Mixed Convective Heat Transfer in a Lid-Driven Concentric Trapezoidal Enclosure: Numerical Simulation

This study investigates the implications of the area ratio (AR) and Grashof number (Gr) on fluid flow properties and heat transfer due to mixed convection around heated trapezoidal blocks located concentrically inside a larger trapezium driven by a lid. The outer trapezium's upper and lower horizontal walls are moving in opposite directions. The model developed was solved using the finite element technique. The inner walls of the trapezium are retained at an isothermal temperature, while the slanted outer walls of the trapezium are perfectly insulated. The upper and lower walls of the enclosure are subjected to normalized sinusoidal temperatures.

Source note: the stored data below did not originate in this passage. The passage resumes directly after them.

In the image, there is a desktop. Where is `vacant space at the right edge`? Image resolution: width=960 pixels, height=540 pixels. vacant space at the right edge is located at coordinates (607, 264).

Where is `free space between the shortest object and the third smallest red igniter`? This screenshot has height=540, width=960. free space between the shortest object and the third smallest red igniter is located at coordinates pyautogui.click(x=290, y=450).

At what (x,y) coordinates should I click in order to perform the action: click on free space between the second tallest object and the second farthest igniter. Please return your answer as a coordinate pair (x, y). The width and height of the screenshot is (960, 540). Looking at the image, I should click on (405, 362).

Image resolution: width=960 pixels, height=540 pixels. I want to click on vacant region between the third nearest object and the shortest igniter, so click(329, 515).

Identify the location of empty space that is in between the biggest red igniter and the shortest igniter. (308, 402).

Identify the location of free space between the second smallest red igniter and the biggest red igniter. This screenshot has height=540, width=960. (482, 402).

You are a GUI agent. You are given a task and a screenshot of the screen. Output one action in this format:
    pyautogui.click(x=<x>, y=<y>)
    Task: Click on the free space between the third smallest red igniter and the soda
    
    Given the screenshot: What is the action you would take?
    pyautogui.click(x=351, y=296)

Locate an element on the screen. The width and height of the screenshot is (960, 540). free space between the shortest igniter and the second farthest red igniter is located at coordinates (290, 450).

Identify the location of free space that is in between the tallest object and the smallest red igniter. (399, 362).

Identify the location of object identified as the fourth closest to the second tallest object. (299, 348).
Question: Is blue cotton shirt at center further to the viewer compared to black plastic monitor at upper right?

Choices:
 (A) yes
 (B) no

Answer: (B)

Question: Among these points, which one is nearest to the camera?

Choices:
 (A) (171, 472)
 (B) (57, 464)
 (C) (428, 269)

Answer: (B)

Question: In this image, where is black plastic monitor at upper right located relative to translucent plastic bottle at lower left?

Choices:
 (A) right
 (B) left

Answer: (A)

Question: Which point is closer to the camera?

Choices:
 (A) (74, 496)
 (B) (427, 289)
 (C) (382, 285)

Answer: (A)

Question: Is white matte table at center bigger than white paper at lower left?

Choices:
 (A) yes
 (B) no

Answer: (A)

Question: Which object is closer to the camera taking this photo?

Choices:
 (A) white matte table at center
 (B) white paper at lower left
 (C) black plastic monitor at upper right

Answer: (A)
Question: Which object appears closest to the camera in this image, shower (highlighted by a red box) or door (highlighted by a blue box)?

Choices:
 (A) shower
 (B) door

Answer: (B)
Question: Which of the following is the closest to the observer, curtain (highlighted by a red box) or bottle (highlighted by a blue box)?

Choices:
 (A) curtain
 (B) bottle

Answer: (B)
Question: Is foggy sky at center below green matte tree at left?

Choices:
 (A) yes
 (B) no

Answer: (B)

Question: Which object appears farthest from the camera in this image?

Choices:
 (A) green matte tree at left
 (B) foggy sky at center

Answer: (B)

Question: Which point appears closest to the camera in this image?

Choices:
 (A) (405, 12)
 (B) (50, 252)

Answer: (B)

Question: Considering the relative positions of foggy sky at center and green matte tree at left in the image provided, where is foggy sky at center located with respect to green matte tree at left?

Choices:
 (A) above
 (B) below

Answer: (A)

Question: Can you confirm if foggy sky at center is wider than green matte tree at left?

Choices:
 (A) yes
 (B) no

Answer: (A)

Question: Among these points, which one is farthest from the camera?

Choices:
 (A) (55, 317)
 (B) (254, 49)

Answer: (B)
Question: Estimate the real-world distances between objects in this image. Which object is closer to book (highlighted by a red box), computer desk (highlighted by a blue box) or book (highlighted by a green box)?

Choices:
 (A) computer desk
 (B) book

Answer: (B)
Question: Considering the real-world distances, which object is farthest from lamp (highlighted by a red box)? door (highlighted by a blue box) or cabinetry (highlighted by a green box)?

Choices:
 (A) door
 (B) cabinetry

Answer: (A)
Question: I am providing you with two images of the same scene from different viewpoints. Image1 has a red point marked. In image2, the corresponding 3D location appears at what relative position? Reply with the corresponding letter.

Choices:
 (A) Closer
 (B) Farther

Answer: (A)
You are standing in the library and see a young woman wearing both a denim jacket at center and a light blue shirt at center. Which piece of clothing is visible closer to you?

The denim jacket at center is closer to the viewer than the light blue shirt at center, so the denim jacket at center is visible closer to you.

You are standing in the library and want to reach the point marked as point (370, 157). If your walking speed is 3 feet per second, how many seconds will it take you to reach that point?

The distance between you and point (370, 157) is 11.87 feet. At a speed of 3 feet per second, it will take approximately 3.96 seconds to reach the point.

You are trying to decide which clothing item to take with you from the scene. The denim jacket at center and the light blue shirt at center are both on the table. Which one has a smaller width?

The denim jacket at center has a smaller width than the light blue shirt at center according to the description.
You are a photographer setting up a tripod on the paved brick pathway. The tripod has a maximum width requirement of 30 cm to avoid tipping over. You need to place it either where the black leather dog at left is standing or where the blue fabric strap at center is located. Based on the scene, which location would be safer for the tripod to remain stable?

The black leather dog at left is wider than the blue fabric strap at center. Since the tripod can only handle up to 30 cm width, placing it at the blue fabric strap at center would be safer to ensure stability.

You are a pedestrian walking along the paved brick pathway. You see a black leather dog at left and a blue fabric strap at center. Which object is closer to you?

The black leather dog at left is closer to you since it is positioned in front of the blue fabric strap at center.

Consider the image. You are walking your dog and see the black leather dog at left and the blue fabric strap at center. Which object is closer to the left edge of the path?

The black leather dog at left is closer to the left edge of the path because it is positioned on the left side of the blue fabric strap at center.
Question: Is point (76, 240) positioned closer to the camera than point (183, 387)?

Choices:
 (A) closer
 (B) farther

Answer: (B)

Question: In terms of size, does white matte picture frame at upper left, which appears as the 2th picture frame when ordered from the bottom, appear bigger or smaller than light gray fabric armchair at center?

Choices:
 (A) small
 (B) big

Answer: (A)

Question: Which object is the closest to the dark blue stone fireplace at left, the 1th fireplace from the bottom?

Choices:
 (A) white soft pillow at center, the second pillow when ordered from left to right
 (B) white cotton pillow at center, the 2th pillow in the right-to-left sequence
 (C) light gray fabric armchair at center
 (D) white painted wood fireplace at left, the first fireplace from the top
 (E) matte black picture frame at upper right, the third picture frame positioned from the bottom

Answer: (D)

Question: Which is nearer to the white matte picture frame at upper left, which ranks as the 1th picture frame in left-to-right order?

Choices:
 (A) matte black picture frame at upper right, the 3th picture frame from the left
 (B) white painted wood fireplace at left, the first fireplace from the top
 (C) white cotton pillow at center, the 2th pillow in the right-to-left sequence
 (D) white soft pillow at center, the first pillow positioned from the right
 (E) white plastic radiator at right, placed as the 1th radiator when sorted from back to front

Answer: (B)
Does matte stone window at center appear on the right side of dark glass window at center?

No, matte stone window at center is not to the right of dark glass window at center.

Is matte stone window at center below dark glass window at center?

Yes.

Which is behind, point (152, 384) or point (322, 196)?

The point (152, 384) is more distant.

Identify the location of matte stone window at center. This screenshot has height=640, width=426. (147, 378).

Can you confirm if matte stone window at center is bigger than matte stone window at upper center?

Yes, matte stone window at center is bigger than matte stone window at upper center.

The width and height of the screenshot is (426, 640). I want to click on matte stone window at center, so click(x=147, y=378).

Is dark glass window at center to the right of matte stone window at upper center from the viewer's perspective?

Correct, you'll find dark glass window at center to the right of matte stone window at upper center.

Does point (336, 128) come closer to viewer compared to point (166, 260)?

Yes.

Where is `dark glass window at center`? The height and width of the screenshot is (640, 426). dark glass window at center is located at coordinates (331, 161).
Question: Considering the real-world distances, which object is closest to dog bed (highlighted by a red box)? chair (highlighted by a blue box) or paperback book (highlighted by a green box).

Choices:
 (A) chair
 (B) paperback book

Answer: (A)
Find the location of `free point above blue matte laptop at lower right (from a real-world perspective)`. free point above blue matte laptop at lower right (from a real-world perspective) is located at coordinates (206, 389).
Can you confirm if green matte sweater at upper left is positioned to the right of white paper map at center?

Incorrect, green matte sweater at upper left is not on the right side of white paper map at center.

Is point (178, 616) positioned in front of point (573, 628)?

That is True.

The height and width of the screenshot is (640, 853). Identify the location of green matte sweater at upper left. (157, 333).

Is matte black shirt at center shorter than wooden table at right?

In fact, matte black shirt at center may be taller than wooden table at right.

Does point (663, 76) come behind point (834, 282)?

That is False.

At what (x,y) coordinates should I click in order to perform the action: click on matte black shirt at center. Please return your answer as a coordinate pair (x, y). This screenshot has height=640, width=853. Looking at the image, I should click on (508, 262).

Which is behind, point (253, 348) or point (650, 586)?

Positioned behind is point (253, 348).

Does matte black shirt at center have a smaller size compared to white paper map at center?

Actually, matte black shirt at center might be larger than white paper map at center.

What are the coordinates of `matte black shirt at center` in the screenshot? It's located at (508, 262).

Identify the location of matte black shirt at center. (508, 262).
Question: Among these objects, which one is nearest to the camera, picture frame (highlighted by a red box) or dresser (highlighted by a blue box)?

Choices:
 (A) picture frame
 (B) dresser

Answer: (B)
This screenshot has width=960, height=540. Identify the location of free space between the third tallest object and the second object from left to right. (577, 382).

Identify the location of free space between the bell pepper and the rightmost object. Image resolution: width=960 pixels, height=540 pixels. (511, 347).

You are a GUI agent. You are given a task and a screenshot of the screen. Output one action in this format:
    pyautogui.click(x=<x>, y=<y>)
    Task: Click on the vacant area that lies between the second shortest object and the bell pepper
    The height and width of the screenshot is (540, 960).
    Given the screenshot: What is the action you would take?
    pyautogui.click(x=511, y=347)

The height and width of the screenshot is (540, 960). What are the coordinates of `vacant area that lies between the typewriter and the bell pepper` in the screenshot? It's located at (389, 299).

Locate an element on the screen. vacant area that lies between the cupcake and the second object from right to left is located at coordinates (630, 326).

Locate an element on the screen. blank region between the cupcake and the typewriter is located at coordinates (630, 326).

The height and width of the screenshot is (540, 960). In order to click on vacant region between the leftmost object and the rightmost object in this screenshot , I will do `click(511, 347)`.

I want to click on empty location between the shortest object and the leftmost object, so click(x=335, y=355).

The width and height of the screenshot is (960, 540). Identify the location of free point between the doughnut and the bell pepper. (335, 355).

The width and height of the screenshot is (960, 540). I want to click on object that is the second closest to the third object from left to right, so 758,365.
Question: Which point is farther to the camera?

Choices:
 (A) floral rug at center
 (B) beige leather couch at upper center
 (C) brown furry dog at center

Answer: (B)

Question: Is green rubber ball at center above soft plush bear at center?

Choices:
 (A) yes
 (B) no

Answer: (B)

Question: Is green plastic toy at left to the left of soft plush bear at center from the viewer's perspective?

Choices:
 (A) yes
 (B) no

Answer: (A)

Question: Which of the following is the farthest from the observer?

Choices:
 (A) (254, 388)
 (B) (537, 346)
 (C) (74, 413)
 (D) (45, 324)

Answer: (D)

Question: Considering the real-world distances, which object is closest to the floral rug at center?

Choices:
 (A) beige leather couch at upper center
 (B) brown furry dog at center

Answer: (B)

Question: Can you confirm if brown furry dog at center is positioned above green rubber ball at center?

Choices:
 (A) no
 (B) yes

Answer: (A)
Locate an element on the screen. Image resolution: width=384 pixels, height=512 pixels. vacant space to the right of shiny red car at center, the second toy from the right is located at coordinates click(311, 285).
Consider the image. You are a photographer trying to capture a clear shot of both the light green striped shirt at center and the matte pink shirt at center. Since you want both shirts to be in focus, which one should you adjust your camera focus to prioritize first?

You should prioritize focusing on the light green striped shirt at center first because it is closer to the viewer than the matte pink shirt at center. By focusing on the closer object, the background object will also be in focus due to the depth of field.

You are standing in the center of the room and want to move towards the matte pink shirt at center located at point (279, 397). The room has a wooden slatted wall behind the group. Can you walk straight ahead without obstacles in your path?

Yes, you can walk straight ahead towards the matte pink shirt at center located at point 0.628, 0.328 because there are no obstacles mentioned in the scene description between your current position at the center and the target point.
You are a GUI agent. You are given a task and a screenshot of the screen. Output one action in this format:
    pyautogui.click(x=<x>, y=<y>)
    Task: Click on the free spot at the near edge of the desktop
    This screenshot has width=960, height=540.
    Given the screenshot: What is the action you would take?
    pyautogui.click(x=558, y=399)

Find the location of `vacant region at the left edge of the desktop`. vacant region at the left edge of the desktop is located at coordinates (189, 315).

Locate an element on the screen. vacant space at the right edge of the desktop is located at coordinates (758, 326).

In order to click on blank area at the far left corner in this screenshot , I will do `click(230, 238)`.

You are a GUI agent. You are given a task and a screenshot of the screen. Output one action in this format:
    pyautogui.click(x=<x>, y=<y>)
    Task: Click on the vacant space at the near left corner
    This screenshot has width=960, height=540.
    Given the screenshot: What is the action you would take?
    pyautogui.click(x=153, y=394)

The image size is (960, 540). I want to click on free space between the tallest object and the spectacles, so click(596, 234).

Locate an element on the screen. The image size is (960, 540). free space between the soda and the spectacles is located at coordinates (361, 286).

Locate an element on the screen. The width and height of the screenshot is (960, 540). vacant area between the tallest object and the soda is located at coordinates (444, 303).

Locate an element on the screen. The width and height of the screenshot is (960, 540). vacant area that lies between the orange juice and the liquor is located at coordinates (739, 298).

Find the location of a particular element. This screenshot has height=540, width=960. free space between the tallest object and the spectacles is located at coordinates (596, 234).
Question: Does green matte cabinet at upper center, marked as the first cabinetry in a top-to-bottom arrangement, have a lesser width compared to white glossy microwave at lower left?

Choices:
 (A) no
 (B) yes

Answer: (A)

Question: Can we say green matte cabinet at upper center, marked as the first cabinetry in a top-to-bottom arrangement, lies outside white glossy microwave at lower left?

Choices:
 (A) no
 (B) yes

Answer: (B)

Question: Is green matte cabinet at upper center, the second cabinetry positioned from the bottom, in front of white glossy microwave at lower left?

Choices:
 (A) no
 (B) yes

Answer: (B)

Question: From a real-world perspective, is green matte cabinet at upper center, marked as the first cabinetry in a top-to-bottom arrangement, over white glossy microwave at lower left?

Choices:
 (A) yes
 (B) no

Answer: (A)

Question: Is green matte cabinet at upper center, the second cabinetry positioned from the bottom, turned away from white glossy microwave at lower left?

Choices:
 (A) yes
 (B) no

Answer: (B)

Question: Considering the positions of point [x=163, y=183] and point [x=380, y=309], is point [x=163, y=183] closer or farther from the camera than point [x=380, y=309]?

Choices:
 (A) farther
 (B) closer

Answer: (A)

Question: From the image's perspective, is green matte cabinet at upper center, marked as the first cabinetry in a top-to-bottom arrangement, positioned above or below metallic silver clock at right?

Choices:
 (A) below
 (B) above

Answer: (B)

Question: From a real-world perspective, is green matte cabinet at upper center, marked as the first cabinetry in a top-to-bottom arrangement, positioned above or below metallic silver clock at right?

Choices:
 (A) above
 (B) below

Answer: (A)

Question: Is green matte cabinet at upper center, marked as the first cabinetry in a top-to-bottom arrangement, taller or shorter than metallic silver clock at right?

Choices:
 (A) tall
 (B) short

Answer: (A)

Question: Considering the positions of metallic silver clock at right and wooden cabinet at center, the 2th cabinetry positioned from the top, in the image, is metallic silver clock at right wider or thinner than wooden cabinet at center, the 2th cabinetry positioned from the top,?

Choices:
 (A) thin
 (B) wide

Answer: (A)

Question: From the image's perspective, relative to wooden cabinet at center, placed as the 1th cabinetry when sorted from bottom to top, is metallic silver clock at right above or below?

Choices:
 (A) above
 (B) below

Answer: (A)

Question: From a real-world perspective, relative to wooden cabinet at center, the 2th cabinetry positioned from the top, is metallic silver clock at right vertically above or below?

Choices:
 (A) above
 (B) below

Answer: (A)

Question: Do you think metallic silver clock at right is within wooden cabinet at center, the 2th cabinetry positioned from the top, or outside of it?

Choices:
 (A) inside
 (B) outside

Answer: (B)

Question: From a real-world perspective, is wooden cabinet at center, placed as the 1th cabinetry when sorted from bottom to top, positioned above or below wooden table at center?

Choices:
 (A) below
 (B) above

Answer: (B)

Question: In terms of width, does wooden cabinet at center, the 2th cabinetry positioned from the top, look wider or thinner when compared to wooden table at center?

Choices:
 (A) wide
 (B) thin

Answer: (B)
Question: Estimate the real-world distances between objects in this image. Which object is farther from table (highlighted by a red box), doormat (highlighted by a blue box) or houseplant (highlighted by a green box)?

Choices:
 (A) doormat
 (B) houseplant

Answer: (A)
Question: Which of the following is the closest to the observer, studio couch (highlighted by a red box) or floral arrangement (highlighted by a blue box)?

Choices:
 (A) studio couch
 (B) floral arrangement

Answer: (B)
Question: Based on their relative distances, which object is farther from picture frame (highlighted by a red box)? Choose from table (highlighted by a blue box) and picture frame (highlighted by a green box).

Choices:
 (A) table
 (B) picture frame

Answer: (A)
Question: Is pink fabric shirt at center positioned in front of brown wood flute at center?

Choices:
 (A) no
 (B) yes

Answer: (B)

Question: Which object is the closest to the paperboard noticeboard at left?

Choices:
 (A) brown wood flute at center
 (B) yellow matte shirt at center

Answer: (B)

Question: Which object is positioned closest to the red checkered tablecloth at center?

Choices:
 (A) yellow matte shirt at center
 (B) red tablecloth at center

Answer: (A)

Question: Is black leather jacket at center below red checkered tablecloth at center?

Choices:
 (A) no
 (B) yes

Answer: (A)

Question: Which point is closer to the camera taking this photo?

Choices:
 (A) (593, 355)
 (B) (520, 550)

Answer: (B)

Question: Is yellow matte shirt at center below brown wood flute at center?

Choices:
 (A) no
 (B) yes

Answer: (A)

Grashof number in the range of 10(3)<= Gr <= 10(5) and area ratios (AR) of 1/3, 1/4 and 1/5 were investigated. The simulation outcomes are displayed as stream function, isothermal contours, and local Nusselt number. Considering the interval of 1/5 <= AR <= 1/3 for the inner block, the Nusselt number increase with diminishing area ratio for the upper wall, while the response of the lower wall to Gr variation is a function of the AR considered. At the bottom wall of the outer trapezium, results showed that the rate of heat transfer was not significantly affected by changes in area ratio. Furthermore, as the AR reduces, the heat transmission along the top wall of the outer trapezium improves with the Grashof number, with the least and peak heat transfer enhancements occurring at 50% and 100% percent of the wall length, respectively.